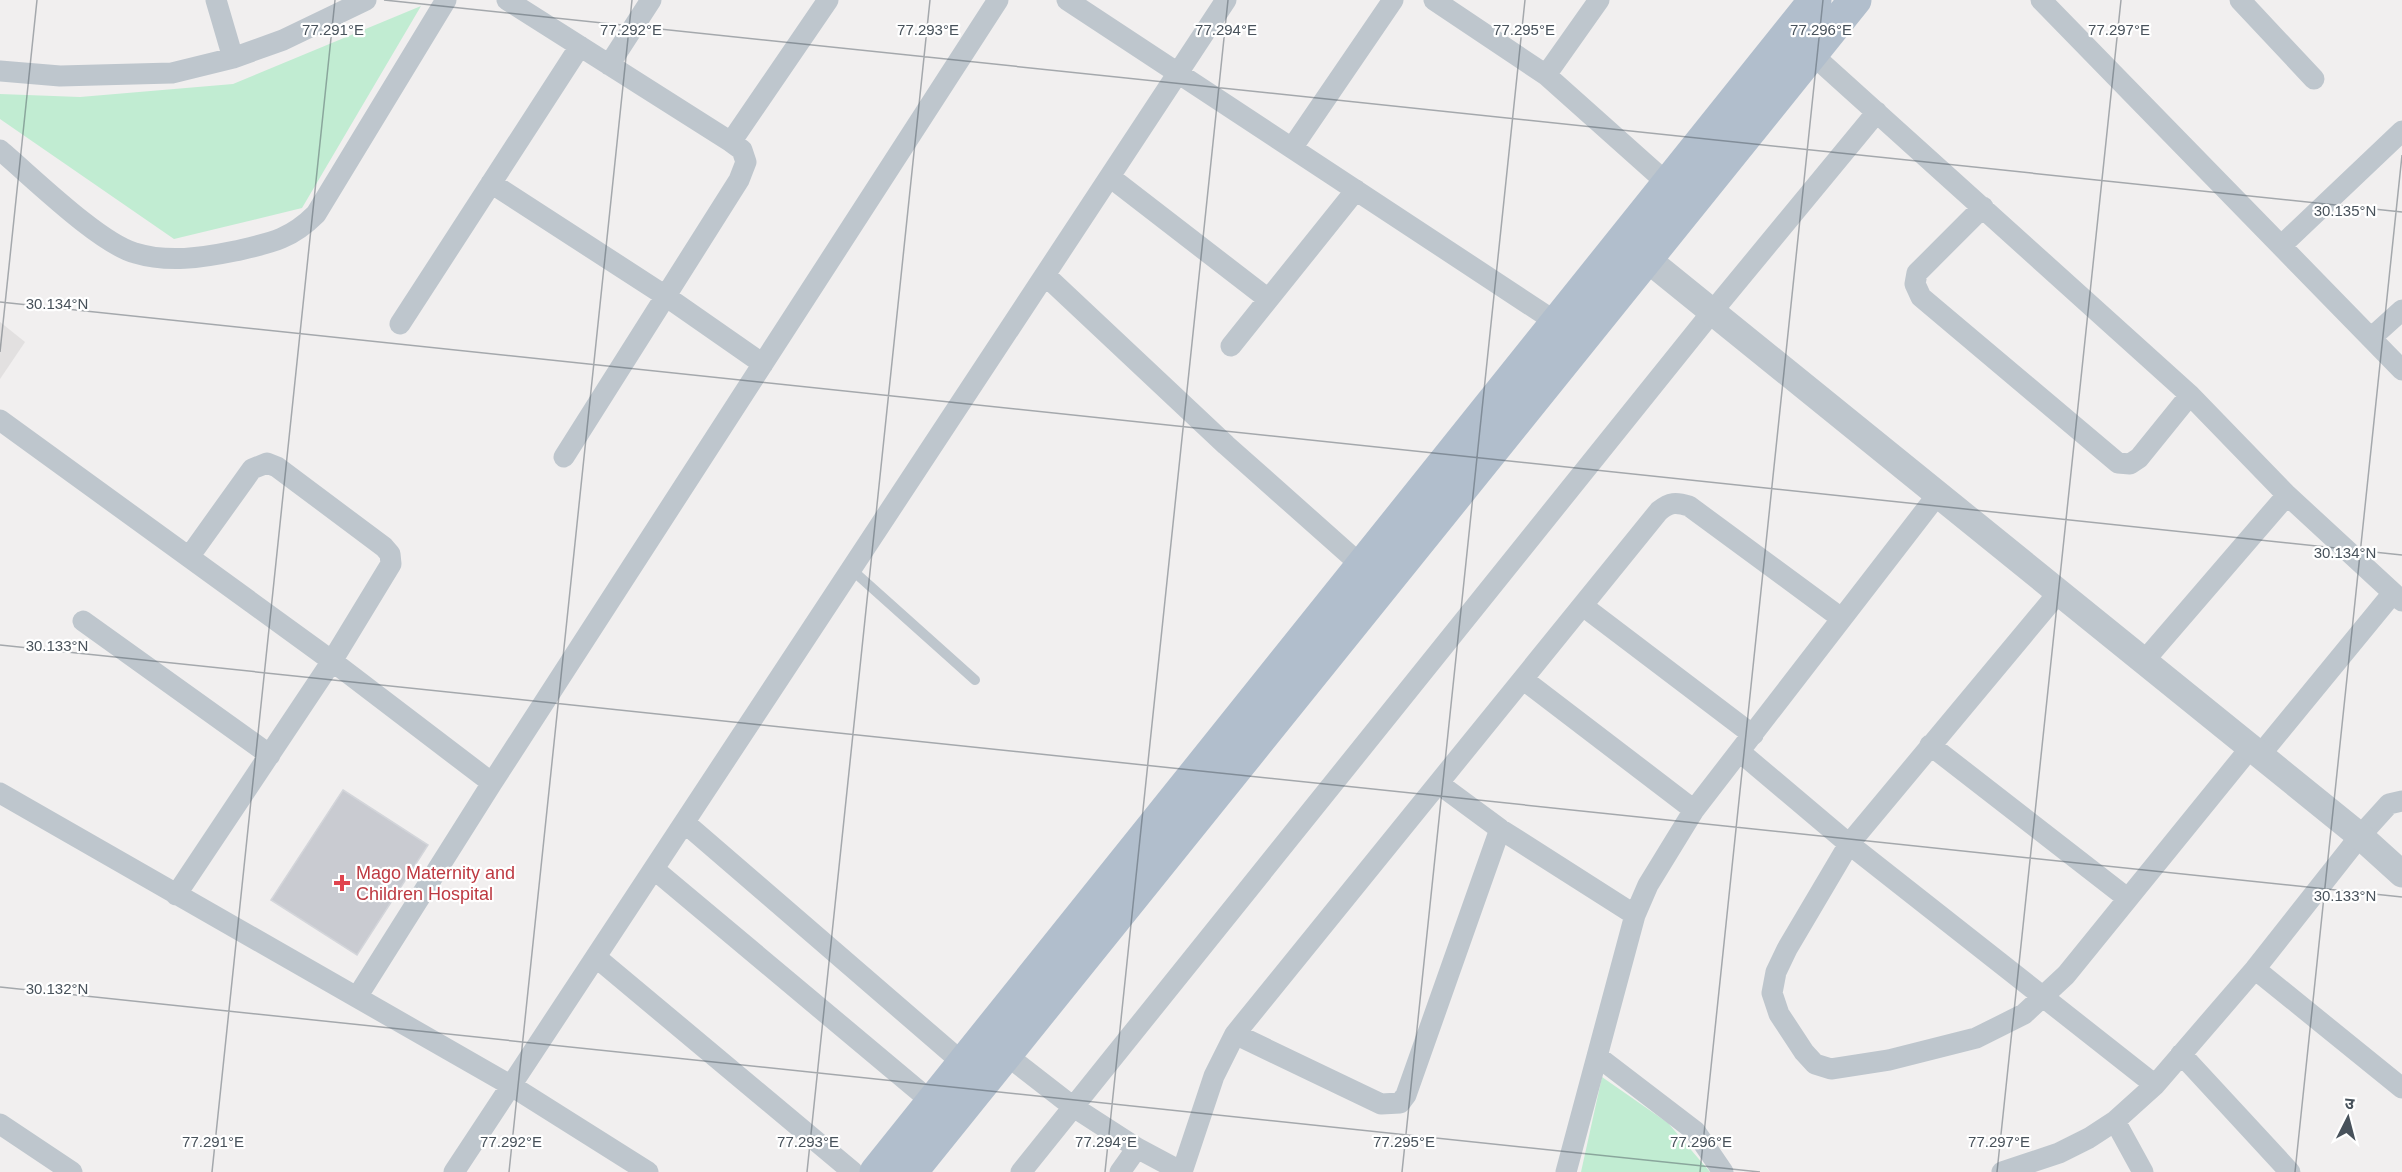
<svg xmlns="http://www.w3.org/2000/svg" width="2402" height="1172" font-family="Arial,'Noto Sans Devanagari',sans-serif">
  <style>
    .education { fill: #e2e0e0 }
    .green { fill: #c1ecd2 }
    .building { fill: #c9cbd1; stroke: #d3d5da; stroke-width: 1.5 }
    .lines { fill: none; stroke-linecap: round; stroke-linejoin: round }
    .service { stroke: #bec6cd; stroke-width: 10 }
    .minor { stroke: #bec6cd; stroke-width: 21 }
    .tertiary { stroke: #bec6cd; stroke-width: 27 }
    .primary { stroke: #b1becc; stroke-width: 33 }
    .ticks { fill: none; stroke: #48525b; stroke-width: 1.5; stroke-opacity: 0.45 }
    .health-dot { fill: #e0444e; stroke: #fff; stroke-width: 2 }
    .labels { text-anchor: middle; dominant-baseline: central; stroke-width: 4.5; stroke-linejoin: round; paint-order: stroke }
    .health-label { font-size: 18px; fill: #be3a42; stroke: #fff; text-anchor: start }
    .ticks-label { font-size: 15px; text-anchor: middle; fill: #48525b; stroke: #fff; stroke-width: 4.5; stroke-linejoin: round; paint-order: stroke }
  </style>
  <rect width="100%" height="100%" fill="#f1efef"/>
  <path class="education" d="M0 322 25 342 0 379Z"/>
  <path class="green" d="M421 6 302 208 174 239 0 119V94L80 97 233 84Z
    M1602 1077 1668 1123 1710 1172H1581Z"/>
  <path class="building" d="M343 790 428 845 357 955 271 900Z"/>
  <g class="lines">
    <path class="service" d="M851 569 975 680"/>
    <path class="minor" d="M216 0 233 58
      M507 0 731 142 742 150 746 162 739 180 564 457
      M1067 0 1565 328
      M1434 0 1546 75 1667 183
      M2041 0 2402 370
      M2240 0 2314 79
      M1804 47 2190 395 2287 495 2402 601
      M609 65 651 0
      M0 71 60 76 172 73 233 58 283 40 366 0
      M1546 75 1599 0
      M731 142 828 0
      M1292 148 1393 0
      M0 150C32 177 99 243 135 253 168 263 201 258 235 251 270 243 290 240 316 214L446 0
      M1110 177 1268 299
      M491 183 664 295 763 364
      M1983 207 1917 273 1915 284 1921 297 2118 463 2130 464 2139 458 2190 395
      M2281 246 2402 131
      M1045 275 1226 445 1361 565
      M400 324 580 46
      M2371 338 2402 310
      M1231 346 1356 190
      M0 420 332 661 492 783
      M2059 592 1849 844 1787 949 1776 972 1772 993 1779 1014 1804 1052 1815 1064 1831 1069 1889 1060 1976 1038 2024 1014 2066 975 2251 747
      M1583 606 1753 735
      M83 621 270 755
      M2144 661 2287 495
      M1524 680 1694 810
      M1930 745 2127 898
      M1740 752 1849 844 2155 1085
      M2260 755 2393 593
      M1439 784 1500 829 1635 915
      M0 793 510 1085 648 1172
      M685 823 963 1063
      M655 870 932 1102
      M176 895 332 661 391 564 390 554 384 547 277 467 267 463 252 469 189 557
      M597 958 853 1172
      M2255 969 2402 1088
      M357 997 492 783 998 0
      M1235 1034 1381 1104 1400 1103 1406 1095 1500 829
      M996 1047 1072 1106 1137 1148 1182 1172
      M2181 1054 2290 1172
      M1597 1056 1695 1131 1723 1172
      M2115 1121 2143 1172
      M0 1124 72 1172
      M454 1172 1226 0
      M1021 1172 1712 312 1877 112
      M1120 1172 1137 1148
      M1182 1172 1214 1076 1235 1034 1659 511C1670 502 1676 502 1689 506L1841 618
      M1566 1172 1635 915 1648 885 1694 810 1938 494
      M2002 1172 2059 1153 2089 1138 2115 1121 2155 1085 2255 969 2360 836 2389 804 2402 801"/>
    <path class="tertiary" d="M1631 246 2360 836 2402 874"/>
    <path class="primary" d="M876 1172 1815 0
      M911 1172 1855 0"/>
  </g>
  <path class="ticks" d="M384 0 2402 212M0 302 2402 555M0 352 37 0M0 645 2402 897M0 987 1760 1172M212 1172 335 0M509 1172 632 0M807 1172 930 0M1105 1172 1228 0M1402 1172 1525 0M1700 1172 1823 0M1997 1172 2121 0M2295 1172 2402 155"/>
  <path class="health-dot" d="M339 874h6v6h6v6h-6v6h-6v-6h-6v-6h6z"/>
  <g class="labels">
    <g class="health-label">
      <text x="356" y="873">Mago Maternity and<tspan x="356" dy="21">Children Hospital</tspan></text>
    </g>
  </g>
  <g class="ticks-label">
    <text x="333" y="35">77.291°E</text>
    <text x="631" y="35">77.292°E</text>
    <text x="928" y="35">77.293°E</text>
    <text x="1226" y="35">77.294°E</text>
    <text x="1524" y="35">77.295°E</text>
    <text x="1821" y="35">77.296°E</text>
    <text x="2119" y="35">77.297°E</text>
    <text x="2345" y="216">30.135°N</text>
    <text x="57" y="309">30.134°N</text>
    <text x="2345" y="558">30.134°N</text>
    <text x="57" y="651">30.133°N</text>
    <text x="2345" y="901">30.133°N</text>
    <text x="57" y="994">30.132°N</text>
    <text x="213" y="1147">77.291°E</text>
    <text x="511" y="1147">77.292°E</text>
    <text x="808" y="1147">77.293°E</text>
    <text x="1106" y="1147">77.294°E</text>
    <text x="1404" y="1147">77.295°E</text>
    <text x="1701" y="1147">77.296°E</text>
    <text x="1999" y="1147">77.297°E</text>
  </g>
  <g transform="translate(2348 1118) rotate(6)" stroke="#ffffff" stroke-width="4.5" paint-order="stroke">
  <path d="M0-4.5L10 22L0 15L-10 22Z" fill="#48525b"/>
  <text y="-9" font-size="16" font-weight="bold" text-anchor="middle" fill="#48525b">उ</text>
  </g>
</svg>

=======

The records above must be repeated exactly, minus their pictures.

[Final answer]
<svg xmlns="http://www.w3.org/2000/svg" width="2402" height="1172" font-family="Arial,'Noto Sans Devanagari',sans-serif">
  <style>
    .education { fill: #e2e0e0 }
    .green { fill: #c1ecd2 }
    .building { fill: #c9cbd1; stroke: #d3d5da; stroke-width: 1.5 }
    .lines { fill: none; stroke-linecap: round; stroke-linejoin: round }
    .service { stroke: #bec6cd; stroke-width: 10 }
    .minor { stroke: #bec6cd; stroke-width: 21 }
    .tertiary { stroke: #bec6cd; stroke-width: 27 }
    .primary { stroke: #b1becc; stroke-width: 33 }
    .ticks { fill: none; stroke: #48525b; stroke-width: 1.5; stroke-opacity: 0.45 }
    .health-dot { fill: #e0444e; stroke: #fff; stroke-width: 2 }
    .labels { text-anchor: middle; dominant-baseline: central; stroke-width: 4.5; stroke-linejoin: round; paint-order: stroke }
    .health-label { font-size: 18px; fill: #be3a42; stroke: #fff; text-anchor: start }
    .ticks-label { font-size: 15px; text-anchor: middle; fill: #48525b; stroke: #fff; stroke-width: 4.5; stroke-linejoin: round; paint-order: stroke }
  </style>
  <rect width="100%" height="100%" fill="#f1efef"/>
  <path class="education" d="M0 322 25 342 0 379Z"/>
  <path class="green" d="M421 6 302 208 174 239 0 119V94L80 97 233 84Z
    M1602 1077 1668 1123 1710 1172H1581Z"/>
  <path class="building" d="M343 790 428 845 357 955 271 900Z"/>
  <g class="lines">
    <path class="service" d="M851 569 975 680"/>
    <path class="minor" d="M216 0 233 58
      M507 0 731 142 742 150 746 162 739 180 564 457
      M1067 0 1565 328
      M1434 0 1546 75 1667 183
      M2041 0 2402 370
      M2240 0 2314 79
      M1804 47 2190 395 2287 495 2402 601
      M609 65 651 0
      M0 71 60 76 172 73 233 58 283 40 366 0
      M1546 75 1599 0
      M731 142 828 0
      M1292 148 1393 0
      M0 150C32 177 99 243 135 253 168 263 201 258 235 251 270 243 290 240 316 214L446 0
      M1110 177 1268 299
      M491 183 664 295 763 364
      M1983 207 1917 273 1915 284 1921 297 2118 463 2130 464 2139 458 2190 395
      M2281 246 2402 131
      M1045 275 1226 445 1361 565
      M400 324 580 46
      M2371 338 2402 310
      M1231 346 1356 190
      M0 420 332 661 492 783
      M2059 592 1849 844 1787 949 1776 972 1772 993 1779 1014 1804 1052 1815 1064 1831 1069 1889 1060 1976 1038 2024 1014 2066 975 2251 747
      M1583 606 1753 735
      M83 621 270 755
      M2144 661 2287 495
      M1524 680 1694 810
      M1930 745 2127 898
      M1740 752 1849 844 2155 1085
      M2260 755 2393 593
      M1439 784 1500 829 1635 915
      M0 793 510 1085 648 1172
      M685 823 963 1063
      M655 870 932 1102
      M176 895 332 661 391 564 390 554 384 547 277 467 267 463 252 469 189 557
      M597 958 853 1172
      M2255 969 2402 1088
      M357 997 492 783 998 0
      M1235 1034 1381 1104 1400 1103 1406 1095 1500 829
      M996 1047 1072 1106 1137 1148 1182 1172
      M2181 1054 2290 1172
      M1597 1056 1695 1131 1723 1172
      M2115 1121 2143 1172
      M0 1124 72 1172
      M454 1172 1226 0
      M1021 1172 1712 312 1877 112
      M1120 1172 1137 1148
      M1182 1172 1214 1076 1235 1034 1659 511C1670 502 1676 502 1689 506L1841 618
      M1566 1172 1635 915 1648 885 1694 810 1938 494
      M2002 1172 2059 1153 2089 1138 2115 1121 2155 1085 2255 969 2360 836 2389 804 2402 801"/>
    <path class="tertiary" d="M1631 246 2360 836 2402 874"/>
    <path class="primary" d="M876 1172 1815 0
      M911 1172 1855 0"/>
  </g>
  <path class="ticks" d="M384 0 2402 212M0 302 2402 555M0 352 37 0M0 645 2402 897M0 987 1760 1172M212 1172 335 0M509 1172 632 0M807 1172 930 0M1105 1172 1228 0M1402 1172 1525 0M1700 1172 1823 0M1997 1172 2121 0M2295 1172 2402 155"/>
  <path class="health-dot" d="M339 874h6v6h6v6h-6v6h-6v-6h-6v-6h6z"/>
  <g class="labels">
    <g class="health-label">
      <text x="356" y="873">Mago Maternity and<tspan x="356" dy="21">Children Hospital</tspan></text>
    </g>
  </g>
  <g class="ticks-label">
    <text x="333" y="35">77.291°E</text>
    <text x="631" y="35">77.292°E</text>
    <text x="928" y="35">77.293°E</text>
    <text x="1226" y="35">77.294°E</text>
    <text x="1524" y="35">77.295°E</text>
    <text x="1821" y="35">77.296°E</text>
    <text x="2119" y="35">77.297°E</text>
    <text x="2345" y="216">30.135°N</text>
    <text x="57" y="309">30.134°N</text>
    <text x="2345" y="558">30.134°N</text>
    <text x="57" y="651">30.133°N</text>
    <text x="2345" y="901">30.133°N</text>
    <text x="57" y="994">30.132°N</text>
    <text x="213" y="1147">77.291°E</text>
    <text x="511" y="1147">77.292°E</text>
    <text x="808" y="1147">77.293°E</text>
    <text x="1106" y="1147">77.294°E</text>
    <text x="1404" y="1147">77.295°E</text>
    <text x="1701" y="1147">77.296°E</text>
    <text x="1999" y="1147">77.297°E</text>
  </g>
  <g transform="translate(2348 1118) rotate(6)" stroke="#ffffff" stroke-width="4.5" paint-order="stroke">
  <path d="M0-4.5L10 22L0 15L-10 22Z" fill="#48525b"/>
  <text y="-9" font-size="16" font-weight="bold" text-anchor="middle" fill="#48525b">उ</text>
  </g>
</svg>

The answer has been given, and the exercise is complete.